Копчик двинулся было из горницы, но барин остановил его и приказал разбудить себя через час.
Лакей вышел, а Шумский заворчал:
– Дуболом! Сам встает с петухами и другим спать не дает! Стало быть, в ночь приехал. И почему же во дворец? Говорил, что больше там останавливаться не будет. Все новости и все глупости.

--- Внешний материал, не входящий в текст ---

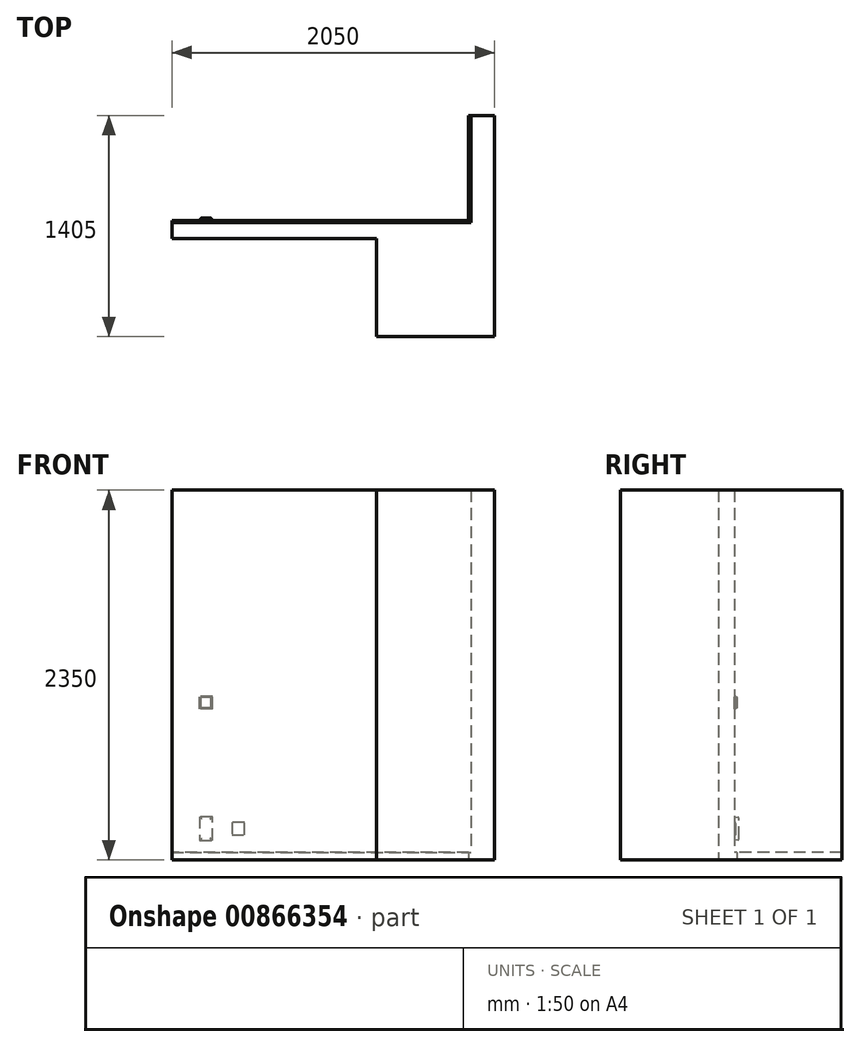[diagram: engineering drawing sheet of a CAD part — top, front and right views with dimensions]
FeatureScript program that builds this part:
annotation { "Feature Type Name" : "Feature", "Feature Type Description" : "" }
export const myFeature = defineFeature(function(context is Context, id is Id, definition is map)
    precondition{}
    {
        {
            var Q0;
            Q0=qCreatedBy(makeId("Top.planeOp"),FACE);
            var sketch = newSketch(context, id + "F0", { "sketchPlane" : qUnion([Q0])});
            skLineSegment(sketch, "E0", {"start": v(-339.73, 55.95) * mm, "end": v(1560.27, 55.95) * mm});
            skLineSegment(sketch, "E1", {"start": v(1560.27, 55.95) * mm, "end": v(1560.27, 55.95) * mm});
            skLineSegment(sketch, "E2", {"start": v(1560.27, 55.95) * mm, "end": v(1560.27, 737.95) * mm});
            skLineSegment(sketch, "E3", {"start": v(1560.27, 737.95) * mm, "end": v(1710.27, 737.95) * mm});
            skLineSegment(sketch, "E4", {"start": v(1710.27, 737.95) * mm, "end": v(1710.27, -667.05) * mm});
            skLineSegment(sketch, "E5", {"start": v(1710.27, -667.05) * mm, "end": v(960.27, -667.05) * mm});
            skLineSegment(sketch, "E6", {"start": v(960.27, -667.05) * mm, "end": v(960.27, -44.71) * mm});
            skLineSegment(sketch, "E7", {"start": v(960.27, -44.71) * mm, "end": v(-339.73, -44.71) * mm});
            skLineSegment(sketch, "E8", {"start": v(-339.73, -44.71) * mm, "end": v(-339.73, 55.95) * mm});
            skLineSegment(sketch, "E9.bottom", {"start": v(-214.73, 55.95) * mm, "end": v(-134.73, 55.95) * mm});
            skLineSegment(sketch, "E9.top", {"start": v(-214.73, 75.95) * mm, "end": v(-134.73, 75.95) * mm});
            skLineSegment(sketch, "E9.left", {"start": v(-214.73, 55.95) * mm, "end": v(-214.73, 75.95) * mm});
            skLineSegment(sketch, "E9.right", {"start": v(-134.73, 55.95) * mm, "end": v(-134.73, 75.95) * mm});
            skSolve(sketch);
        }
        {
            var Q0;
            Q0=makeQuery(id+"F0.imprint","IMPRINT",FACE,{"disambiguationData":[TD([[makeQuery(id+"F0.imprint","IMPRINT",EDGE,{"derivedFrom":sQuery(id+"F0.wireOp",EDGE,"E0")}),-1.0]])]});
            extrude(context, id + "F1", {"entities" : qUnion([Q0]), "depth" : 2350 * mm, "offsetDistance" : 25 * mm});
        }
        {
            var Q0;
            Q0=makeQuery(id+"F1.opExtrude","SWEPT_FACE",FACE,{"disambiguationData":[OSD([sQuery(id+"F0.wireOp",EDGE,"E2")])]});
            var sketch = newSketch(context, id + "F2", { "sketchPlane" : qUnion([Q0])});
            skLineSegment(sketch, "E10", {"start": v(-737.95, 50) * mm, "end": v(-55.95, 50) * mm});
            skSolve(sketch);
        }
        {
            var Q0;
            Q0=makeQuery(id+"F1.opExtrude","SWEPT_FACE",FACE,{"disambiguationData":[OSD([sQuery(id+"F0.wireOp",EDGE,"E0"),sQuery(id+"F0.wireOp",EDGE,"E9.bottom")])]});
            var sketch = newSketch(context, id + "F3", { "sketchPlane" : qUnion([Q0])});
            skLineSegment(sketch, "E11", {"start": v(-1560.27, 50) * mm, "end": v(339.73, 50) * mm});
            skSolve(sketch);
        }
        {
            var Q0;
            {var subQ0=sQuery(id+"F2.wireOp",EDGE,"E10");Q0=makeQuery(id+"F2.imprint","IMPRINT",FACE,{"disambiguationData":[TD([[makeQuery(id+"F2.imprint","IMPRINT",EDGE,{"derivedFrom":subQ0}),-1.0]])]});}
            extrude(context, id + "F4", {"entities" : qUnion([Q0]), "operationType" : NewBodyOperationType.ADD, "depth" : 15 * mm, "offsetDistance" : 25 * mm});
        }
        {
            var Q0;
            {var subQ0=sQuery(id+"F3.wireOp",EDGE,"E11");Q0=makeQuery(id+"F3.imprint","IMPRINT",FACE,{"disambiguationData":[TD([[makeQuery(id+"F3.imprint","IMPRINT",EDGE,{"derivedFrom":subQ0}),-1.0]])]});}
            extrude(context, id + "F5", {"entities" : qUnion([Q0]), "operationType" : NewBodyOperationType.ADD, "depth" : 15 * mm, "offsetDistance" : 25 * mm});
        }
        {
            var Q0;
            Q0=makeQuery(id+"F1.opExtrude","SWEPT_FACE",FACE,{"disambiguationData":[OSD([sQuery(id+"F0.wireOp",EDGE,"E0"),sQuery(id+"F0.wireOp",EDGE,"E9.bottom")])]});
            var sketch = newSketch(context, id + "F6", { "sketchPlane" : qUnion([Q0])});
            skLineSegment(sketch, "E12.bottom", {"start": v(82.36, 960) * mm, "end": v(162.36, 960) * mm});
            skLineSegment(sketch, "E12.top", {"start": v(82.36, 1040) * mm, "end": v(162.36, 1040) * mm});
            skLineSegment(sketch, "E12.left", {"start": v(82.36, 960) * mm, "end": v(82.36, 1040) * mm});
            skLineSegment(sketch, "E12.right", {"start": v(162.36, 960) * mm, "end": v(162.36, 1040) * mm});
            skPoint(sketch, "E12.middle", {"position": v(122.36, 1000) * mm});
            skLineSegment(sketch, "E13.bottom", {"start": v(162.36, 275) * mm, "end": v(82.36, 275) * mm});
            skLineSegment(sketch, "E13.top", {"start": v(162.36, 125) * mm, "end": v(82.36, 125) * mm});
            skLineSegment(sketch, "E13.left", {"start": v(162.36, 275) * mm, "end": v(162.36, 125) * mm});
            skLineSegment(sketch, "E13.right", {"start": v(82.36, 275) * mm, "end": v(82.36, 125) * mm});
            skPoint(sketch, "E13.middle", {"position": v(122.36, 200) * mm});
            skPoint(sketch, "E13.middle.positionSnap0", {"position": v(122.36, 960) * mm});
            skPoint(sketch, "E13.centerSnap0", {"position": v(122.36, 960) * mm});
            skLineSegment(sketch, "E14.bottom", {"start": v(-122.03, 240) * mm, "end": v(-42.03, 240) * mm});
            skLineSegment(sketch, "E14.top", {"start": v(-122.03, 160) * mm, "end": v(-42.03, 160) * mm});
            skLineSegment(sketch, "E14.left", {"start": v(-122.03, 240) * mm, "end": v(-122.03, 160) * mm});
            skLineSegment(sketch, "E14.right", {"start": v(-42.03, 240) * mm, "end": v(-42.03, 160) * mm});
            skPoint(sketch, "E14.middle", {"position": v(-82.03, 200) * mm});
            skSolve(sketch);
        }
        {
            var Q0;
            Q0=makeQuery(id+"F6.imprint","IMPRINT",FACE,{"disambiguationData":[TD([[makeQuery(id+"F6.imprint","IMPRINT",EDGE,{"derivedFrom":sQuery(id+"F6.wireOp",EDGE,"E12.bottom")}),1.0]])]});
            extrude(context, id + "F7", {"entities" : qUnion([Q0]), "operationType" : NewBodyOperationType.ADD, "depth" : 10 * mm, "offsetDistance" : 25 * mm});
        }
        {
            var Q0;
            Q0=makeQuery(id+"F7.opExtrude","CAP_FACE",FACE,{"disambiguationData":[OSD([sQuery(id+"F6.wireOp",EDGE,"E12.bottom"),sQuery(id+"F6.wireOp",EDGE,"E12.top"),sQuery(id+"F6.wireOp",EDGE,"E12.left"),sQuery(id+"F6.wireOp",EDGE,"E12.right")])],"isStart":false});
            var sketch = newSketch(context, id + "F8", { "sketchPlane" : qUnion([Q0])});
            skLineSegment(sketch, "E15.0", {"start": v(89.36, 1033) * mm, "end": v(155.36, 1033) * mm});
            skLineSegment(sketch, "E15.1", {"start": v(89.36, 967) * mm, "end": v(89.36, 1033) * mm});
            skLineSegment(sketch, "E15.2", {"start": v(89.36, 967) * mm, "end": v(155.36, 967) * mm});
            skLineSegment(sketch, "E15.3", {"start": v(155.36, 967) * mm, "end": v(155.36, 1033) * mm});
            skSolve(sketch);
        }
        {
            var Q0;
            Q0=makeQuery(id+"F8.imprint","IMPRINT",FACE,{"disambiguationData":[TD([[makeQuery(id+"F8.imprint","IMPRINT",EDGE,{"derivedFrom":sQuery(id+"F8.wireOp",EDGE,"E15.0")}),-1.0]])]});
            extrude(context, id + "F9", {"entities" : qUnion([Q0]), "operationType" : NewBodyOperationType.ADD, "depth" : 10 * mm, "offsetDistance" : 25 * mm});
        }
        {
            var Q0;
            Q0=makeQuery(id+"F6.imprint","IMPRINT",FACE,{"disambiguationData":[TD([[makeQuery(id+"F6.imprint","IMPRINT",EDGE,{"derivedFrom":sQuery(id+"F6.wireOp",EDGE,"E13.bottom")}),1.0]])]});
            extrude(context, id + "F10", {"entities" : qUnion([Q0]), "operationType" : NewBodyOperationType.ADD, "depth" : 30 * mm, "offsetDistance" : 25 * mm, "hasDraft" : true, "draftAngle" : 10 * degree, "draftPullDirection" : true});
        }
        {
            var Q0;
            Q0=makeQuery(id+"F10.opExtrude","CAP_FACE",FACE,{"disambiguationData":[OSD([sQuery(id+"F6.wireOp",EDGE,"E13.bottom"),sQuery(id+"F6.wireOp",EDGE,"E13.top"),sQuery(id+"F6.wireOp",EDGE,"E13.left"),sQuery(id+"F6.wireOp",EDGE,"E13.right")])],"isStart":false});
            fillet(context, id + "F11", {"entities" : qUnion([Q0]), "radius" : 10 * mm, "tangentPropagation" : true, "allowEdgeOverflow" : false});
        }
        {
            var Q0;
            Q0=makeQuery(id+"F6.imprint","IMPRINT",FACE,{"disambiguationData":[TD([[makeQuery(id+"F6.imprint","IMPRINT",EDGE,{"derivedFrom":sQuery(id+"F6.wireOp",EDGE,"E14.bottom")}),-1.0]])]});
            extrude(context, id + "F12", {"entities" : qUnion([Q0]), "operationType" : NewBodyOperationType.ADD, "depth" : 10 * mm, "offsetDistance" : 25 * mm, "hasDraft" : true, "draftAngle" : 3 * degree});
        }
    });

Дуболом!
Шумский стал стараться заснуть, но именно эти старанья и легкая досада прогнали сон окончательно…
Полежав полчаса с открытыми глазами, он крикнул лакея.

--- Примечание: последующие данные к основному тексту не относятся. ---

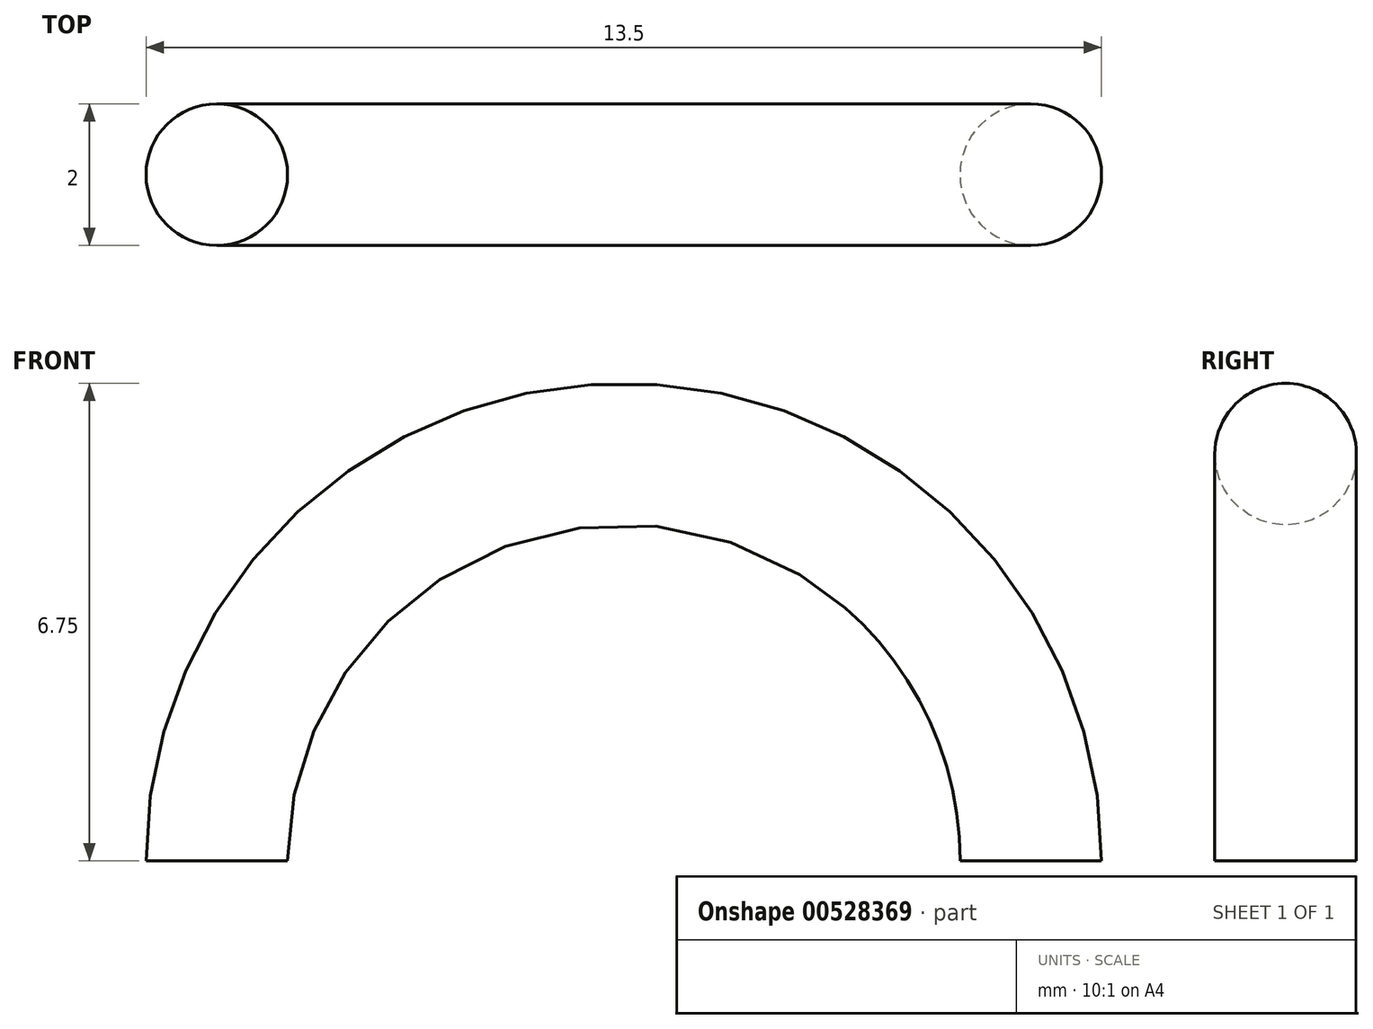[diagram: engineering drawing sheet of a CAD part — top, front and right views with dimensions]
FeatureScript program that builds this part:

– Трубку!.. – И Шумский прибавил тише: – Черти!
Но слово это было сказано во множественном числе ради присутствия Васьки, который, однако, хотя и не знал грамматики, но, разумеется, отлично понимал, что слово это сказано неправильно.

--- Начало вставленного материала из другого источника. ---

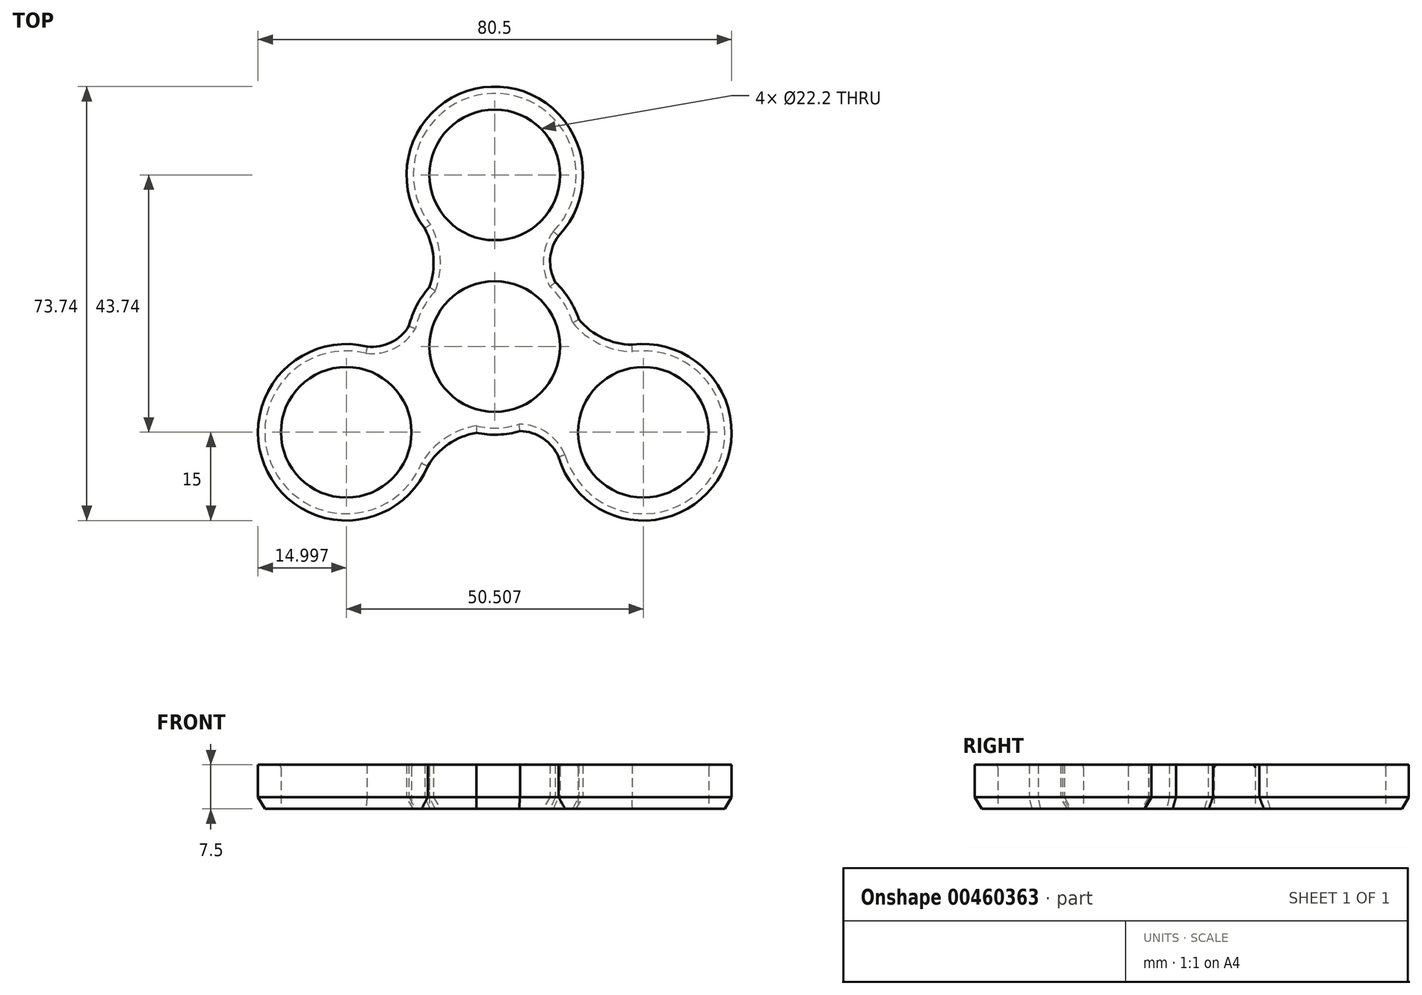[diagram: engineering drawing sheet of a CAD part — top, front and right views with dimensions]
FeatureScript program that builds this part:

Через полчаса молодой человек был уже одет и принялся за кофе и за третью трубку.
– Позови Авдотью, – приказал он, совершенно забыв, который час.
– Они еще не просыпались… – заметил Васька.
– Что ты? Очумел? А? – крикнул Шумский, и лакей выскочил из горницы, боясь, что чубук доскажет у него на голове то, чего барин не считал даже нужным объяснять.
Не скоро Копчик добудился мамки. Авдотья, сильно уставшая, долго не приходила в себя и только мычала бессмысленно.
Наконец, поняв в чем дело, Авдотья поднялась и, оправившись, пришла. Едва только она вошла, как увидела, что ее питомец сильно не в духе.
– Ну, очухалась… Говори, об чем у вас была вчера беседа с Пашутой, – произнес он сухо.
Авдотья, стоя у дверей, начала свой рассказ, изредка прерывая его отчаянными зевками, которые скрыть было невозможно. Рассказав почти все, Авдотья уже собиралась начать восторженное описание «ангельскаго лика барбанесы», но Шумский перебил мамку вопросом:
– Ну, что же Пашутка твоего страшного слова испугалась?..
– Как тоись?
– Да ведь ты говорила, что у тебя есть на нее страшное слово…
– Я, соколик мой, его ей не говорила… И времени не было, и боязно было.
– Что-о? – протянул Шумский, вставая из-за столика, где пил кофе.
Авдотья тихо и виновато стала объяснять, почему она свое «страшное слово» Пашуте не сказала.
– Да что ты, очумела, что ль? – вскрикнул Шумский. – Когда ж этой канители конец будет. Что вы все сговорились, что ли, меня бесить. Да я вас всех в один мешок, да в…
Молодой человек запнулся и продолжал спокойнее:
– Ну, слушай, Авдотья. Не блажи и меня не серди! Я вот поеду к батюшке во дворец, и, надо думать, скоро и назад буду. Ты напейся чаю, и марш к Пашуте. Спит, вели разбудить, не важная барыня. Объяснись с ней, усовести и прикажи тотчас идти сюда за моими приказаниями. Послушается она тебя или не послушается – все равно мне. Я знаю, что с ней делать. А мне, главное дело, конец этой канители. Не послушается, то я ее… Ну, это мое дело!
– Как можно, соколик. Она беспременно послушается. Мое слово ведь такое… Именно, страшное слово!
– Так и говори его! – прокричал Шумский на всю квартиру, снова взбесившись сразу…
– Скажу! – чуть слышно, но обидчиво отозвалась Авдотья.
– Страшное да страшное, да такое, да сякое… А сама с этими своими словами, как дурень с писаной торбой… Ведь ты, прости меня, – чудесница! То бегала Богу молилась и у Царя Небесного советов просила, а теперь опять всякие сборы пошли… Ведь это глупо. Подумаешь, тебе приходится в каком преступленьи уголовном сознаваться, да каяться, да в каторгу…
И Шумский, смотревший, говоря это, в лицо своей мамке, невольно запнулся.
Лицо Авдотьи сильно и сразу изменилось и как-то потемнело.
«Ну, вот и здравствуйте!» – подумал молодой человек, но тотчас двинулся, прибавив вслух:
– Однако, мне пора к моему… чудеснику.